Und innerhalb dieser Grenzen ist David Abulafia unterwegs. Er
setzt die Segel und nutzt Wind und Strömungen, um den Leser auf eine spannende
Reise durch die Geschichte des Mittelmeers mitzunehmen. Auf über 800 Seiten
werden Handelsschiffe mit allerlei Gütern bepackt, werden heilige Allianzen und
blutige Konflikte lebendig. Abulafias Biographie beginnt im Jahr 22.000 vor
Christus und reicht bis in die Gegenwart. Er unterscheidet fünf mediterrane
Zeitalter und widmet jedem die gleiche Aufmerksamkeit. Immer wieder kehrt der
Leser dadurch in verschiedene Städte zurück, der Fokus liegt ganz klar auf der Sicht
der Dinge vom Wasser aus, und so ändert sich oftmals der Blickwinkel, etwa beim
Untergang Trojas, den Punischen Kriegen, der Gründung Alexandrias oder im
Römischen Reich:
Als Oktavian an die
Macht kam, befanden sich alle Küsten und Inseln des Mittelmeeres unter
römischer Herrschaft oder zumindest im römischen Einflussbereich. Das Mittelmeer
war für die Römer in der Tat mare nostrum.

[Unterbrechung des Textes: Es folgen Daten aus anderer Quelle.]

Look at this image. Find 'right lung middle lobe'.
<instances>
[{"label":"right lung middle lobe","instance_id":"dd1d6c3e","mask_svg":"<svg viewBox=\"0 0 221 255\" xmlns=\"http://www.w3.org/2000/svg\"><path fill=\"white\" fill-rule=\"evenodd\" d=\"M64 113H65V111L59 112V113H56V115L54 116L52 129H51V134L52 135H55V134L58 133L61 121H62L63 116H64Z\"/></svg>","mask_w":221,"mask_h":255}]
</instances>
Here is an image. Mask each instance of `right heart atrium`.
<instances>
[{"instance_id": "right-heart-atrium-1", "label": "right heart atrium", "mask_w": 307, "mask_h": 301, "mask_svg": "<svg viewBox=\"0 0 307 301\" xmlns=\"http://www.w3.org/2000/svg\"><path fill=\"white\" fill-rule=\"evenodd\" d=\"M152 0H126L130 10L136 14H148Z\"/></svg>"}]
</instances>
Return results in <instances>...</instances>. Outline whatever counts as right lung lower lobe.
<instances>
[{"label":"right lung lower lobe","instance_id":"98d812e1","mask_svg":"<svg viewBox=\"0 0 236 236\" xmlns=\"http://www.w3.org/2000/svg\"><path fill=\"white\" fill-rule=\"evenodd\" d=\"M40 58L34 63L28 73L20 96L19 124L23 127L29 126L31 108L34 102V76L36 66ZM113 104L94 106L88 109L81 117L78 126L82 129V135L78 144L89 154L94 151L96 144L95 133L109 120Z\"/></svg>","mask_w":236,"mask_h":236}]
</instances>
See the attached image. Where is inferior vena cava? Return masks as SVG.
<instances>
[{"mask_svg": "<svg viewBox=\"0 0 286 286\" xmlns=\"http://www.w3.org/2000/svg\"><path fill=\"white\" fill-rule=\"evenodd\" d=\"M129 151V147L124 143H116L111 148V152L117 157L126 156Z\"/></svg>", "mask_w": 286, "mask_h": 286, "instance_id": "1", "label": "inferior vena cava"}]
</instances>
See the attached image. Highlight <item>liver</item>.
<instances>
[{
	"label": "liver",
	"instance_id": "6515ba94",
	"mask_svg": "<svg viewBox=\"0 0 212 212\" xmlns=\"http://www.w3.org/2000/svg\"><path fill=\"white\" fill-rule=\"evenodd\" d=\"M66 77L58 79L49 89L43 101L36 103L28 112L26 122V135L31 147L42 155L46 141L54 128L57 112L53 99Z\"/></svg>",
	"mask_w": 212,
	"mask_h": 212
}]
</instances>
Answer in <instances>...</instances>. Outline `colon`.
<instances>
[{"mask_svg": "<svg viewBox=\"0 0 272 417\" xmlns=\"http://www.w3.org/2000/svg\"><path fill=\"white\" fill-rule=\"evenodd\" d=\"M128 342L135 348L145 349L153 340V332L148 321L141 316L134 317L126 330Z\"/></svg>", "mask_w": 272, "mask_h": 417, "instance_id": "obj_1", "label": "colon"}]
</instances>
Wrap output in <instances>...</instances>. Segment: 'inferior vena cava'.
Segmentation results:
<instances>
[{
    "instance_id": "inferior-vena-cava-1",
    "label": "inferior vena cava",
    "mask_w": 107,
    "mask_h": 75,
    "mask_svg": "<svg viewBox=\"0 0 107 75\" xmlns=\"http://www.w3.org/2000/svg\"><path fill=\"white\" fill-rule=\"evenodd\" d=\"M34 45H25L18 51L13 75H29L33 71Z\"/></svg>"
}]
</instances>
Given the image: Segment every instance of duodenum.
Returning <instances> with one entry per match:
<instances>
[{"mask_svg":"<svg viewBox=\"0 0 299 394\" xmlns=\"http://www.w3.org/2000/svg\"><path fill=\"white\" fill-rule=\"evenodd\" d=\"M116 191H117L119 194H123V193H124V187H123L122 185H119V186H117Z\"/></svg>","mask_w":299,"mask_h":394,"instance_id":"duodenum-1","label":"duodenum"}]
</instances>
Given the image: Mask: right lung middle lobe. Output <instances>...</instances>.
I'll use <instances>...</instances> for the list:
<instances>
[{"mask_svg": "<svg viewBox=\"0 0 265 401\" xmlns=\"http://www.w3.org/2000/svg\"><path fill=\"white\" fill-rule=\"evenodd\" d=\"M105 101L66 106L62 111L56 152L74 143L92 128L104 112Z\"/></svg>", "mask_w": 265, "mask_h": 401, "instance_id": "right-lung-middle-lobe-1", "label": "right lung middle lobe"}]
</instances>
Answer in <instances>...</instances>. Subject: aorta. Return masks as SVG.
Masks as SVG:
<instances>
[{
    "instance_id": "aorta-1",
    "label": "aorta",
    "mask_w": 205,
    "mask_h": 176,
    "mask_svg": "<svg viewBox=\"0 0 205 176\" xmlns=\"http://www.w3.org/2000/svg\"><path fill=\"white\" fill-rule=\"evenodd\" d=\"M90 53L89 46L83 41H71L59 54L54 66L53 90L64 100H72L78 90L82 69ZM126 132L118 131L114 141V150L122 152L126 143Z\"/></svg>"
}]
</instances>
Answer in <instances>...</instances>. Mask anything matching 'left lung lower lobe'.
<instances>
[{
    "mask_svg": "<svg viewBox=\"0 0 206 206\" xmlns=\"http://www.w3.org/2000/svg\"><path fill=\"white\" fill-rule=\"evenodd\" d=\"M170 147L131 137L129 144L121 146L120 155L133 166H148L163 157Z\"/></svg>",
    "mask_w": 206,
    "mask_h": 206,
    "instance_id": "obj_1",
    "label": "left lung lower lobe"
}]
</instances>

Sein Sieg führte zu einer mehr als 200 Jahre währenden Friedenszeit im gesamten
Mittelmeer.
Es geht um Machtverhältnisse, Machtverschiebungen,
Machtverlust. Griechenland, Ägypten, Italien, Tunesien, Spanien – virtuos und
mit einer sprachlichen Leichtigkeit, die auch in der Übersetzung nicht verloren
gegangen ist, erzählt Abulafia diese Kultur- und Zivilisationsgeschichte, detailreich und anschaulich:
An Bord war alles dicht
gepackt und zusammengedrängt, die Passagiere schliefen unter freiem Himmel und
benutzten ihr Reisegepäck als Kopfkissen. Im 13. Jahrhundert verstaute man die
Ladung teilweise unter Deck, und an beiden Enden des Schiffs richtete man
Kabinen ein, so dass Angehörige der mittelalterlichen Oberschicht dort mehr
Komfort genossen, wenn sie die geforderten Preise bezahlten.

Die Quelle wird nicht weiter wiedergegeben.